Researches at Vancouver-based University of British Columbia examined whether electronic asthma action plans (eAAPs) outperform paper plans and improve asthma-related health outcomes, according to a study cited by MD Magazine.

The team drew up a pilot study, encompassing 106 patients. Fifty-three patients were given paper AAPs while the other half were given eAAPs. Every patient in the study recorded having one or more asthma exacerbation 12 months prior.

The patients with eAAPs received weekly text messages that helped them assess their asthma control and how they engaged with their action plan.
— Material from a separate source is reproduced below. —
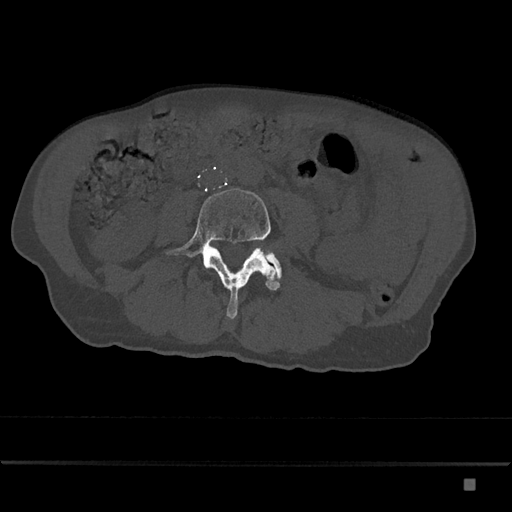
CT including the spine, one axial slice; slice 335 of 797 in the series (ordered by position); reconstruction kernel Br40s/3; bone window (W 1800 / L 400 HU); 512 × 512 image matrix. Patient: male, 72 years. From the clinical record (not read from this slice): primary cancer: prostate.
Outlined on this slice (semi-automatic segmentation, software-assisted and operator-edited):
- L4 vertebra: bounding box [x1, y1, x2, y2] px = [166, 189, 282, 319]
- L5 vertebra: [267, 254, 282, 274]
One year later, the patients using the eAAPs showed lower incidences of asthma exacerbations, clocking in at 0.82 percent risk ratio compared to the patients using the paper plan.

The pilot study also noted higher instances of asthma control and increased quality of life among the eAAP patients compared to the AAP patients; however, those increases were not deemed statistically significant.

During the span of the study, researchers recorded the response rate for eAAP text messages was 68.4 percent, while 28 percent of patients checked their eAAP during the period of the pilot study.

The authors of the study, including lead author Mark FitzGerald, MD,of Vancouver-based Institute for Heart and Lung Health at the University of British Columbia, said the increase is enough to warrant a larger study.

We demonstrated that the eAAP presented improved asthma control outcomes, but as expected the sample size was inadequate to show a significant difference but based on this pilot study we plan a larger appropriately powered RCT, the researchers wrote.